### EXERCISE DIRECTIONS:
Set down exactly, from the records below, the line with "Vnitřní délka nohavic: 29 palců - 73,6 cm" through the line with "convention afin de garantir la protection", and nothing else.

[Start of Attachment]

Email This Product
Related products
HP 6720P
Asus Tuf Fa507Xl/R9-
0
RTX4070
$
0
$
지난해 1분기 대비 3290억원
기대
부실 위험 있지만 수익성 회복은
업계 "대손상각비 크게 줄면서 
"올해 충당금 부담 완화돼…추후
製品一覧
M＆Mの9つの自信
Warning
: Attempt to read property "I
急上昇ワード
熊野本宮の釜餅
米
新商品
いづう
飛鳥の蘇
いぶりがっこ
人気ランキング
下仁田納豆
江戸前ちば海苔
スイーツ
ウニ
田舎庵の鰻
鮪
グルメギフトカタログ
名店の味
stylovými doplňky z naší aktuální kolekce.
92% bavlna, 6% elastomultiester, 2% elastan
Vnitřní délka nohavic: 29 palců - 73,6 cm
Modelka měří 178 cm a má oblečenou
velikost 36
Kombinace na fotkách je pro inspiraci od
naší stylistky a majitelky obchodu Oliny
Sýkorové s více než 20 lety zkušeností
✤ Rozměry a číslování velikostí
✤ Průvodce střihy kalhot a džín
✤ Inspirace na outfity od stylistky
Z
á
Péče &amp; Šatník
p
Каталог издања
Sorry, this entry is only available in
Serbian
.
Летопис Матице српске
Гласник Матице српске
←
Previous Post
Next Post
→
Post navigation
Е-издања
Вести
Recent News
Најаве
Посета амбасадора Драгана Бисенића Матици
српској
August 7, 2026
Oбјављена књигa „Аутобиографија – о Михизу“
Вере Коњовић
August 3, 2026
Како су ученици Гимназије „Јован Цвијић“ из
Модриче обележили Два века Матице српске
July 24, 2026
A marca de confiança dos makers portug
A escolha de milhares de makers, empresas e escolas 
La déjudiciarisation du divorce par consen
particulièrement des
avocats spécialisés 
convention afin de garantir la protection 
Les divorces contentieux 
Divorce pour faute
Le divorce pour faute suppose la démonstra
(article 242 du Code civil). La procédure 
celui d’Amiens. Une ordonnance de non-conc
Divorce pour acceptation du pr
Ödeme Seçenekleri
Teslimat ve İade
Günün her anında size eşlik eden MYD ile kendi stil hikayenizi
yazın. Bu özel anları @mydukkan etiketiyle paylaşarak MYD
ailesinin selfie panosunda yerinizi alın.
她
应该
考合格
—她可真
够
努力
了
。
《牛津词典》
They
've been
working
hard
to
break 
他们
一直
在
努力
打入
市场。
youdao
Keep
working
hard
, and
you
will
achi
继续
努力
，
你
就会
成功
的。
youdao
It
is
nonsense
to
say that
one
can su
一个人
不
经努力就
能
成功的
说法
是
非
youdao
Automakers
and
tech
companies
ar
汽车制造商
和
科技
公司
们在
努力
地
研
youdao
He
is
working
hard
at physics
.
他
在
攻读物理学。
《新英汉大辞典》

[End of Attachment]

### ANSWER TO THIS EXERCISE:
Vnitřní délka nohavic: 29 palců - 73,6 cm
Modelka měří 178 cm a má oblečenou
velikost 36
Kombinace na fotkách je pro inspiraci od
naší stylistky a majitelky obchodu Oliny
Sýkorové s více než 20 lety zkušeností
✤ Rozměry a číslování velikostí
✤ Průvodce střihy kalhot a džín
✤ Inspirace na outfity od stylistky
Z
á
Péče &amp; Šatník
p
Каталог издања
Sorry, this entry is only available in
Serbian
.
Летопис Матице српске
Гласник Матице српске
←
Previous Post
Next Post
→
Post navigation
Е-издања
Вести
Recent News
Најаве
Посета амбасадора Драгана Бисенића Матици
српској
August 7, 2026
Oбјављена књигa „Аутобиографија – о Михизу“
Вере Коњовић
August 3, 2026
Како су ученици Гимназије „Јован Цвијић“ из
Модриче обележили Два века Матице српске
July 24, 2026
A marca de confiança dos makers portug
A escolha de milhares de makers, empresas e escolas 
La déjudiciarisation du divorce par consen
particulièrement des
avocats spécialisés 
convention afin de garantir la protection 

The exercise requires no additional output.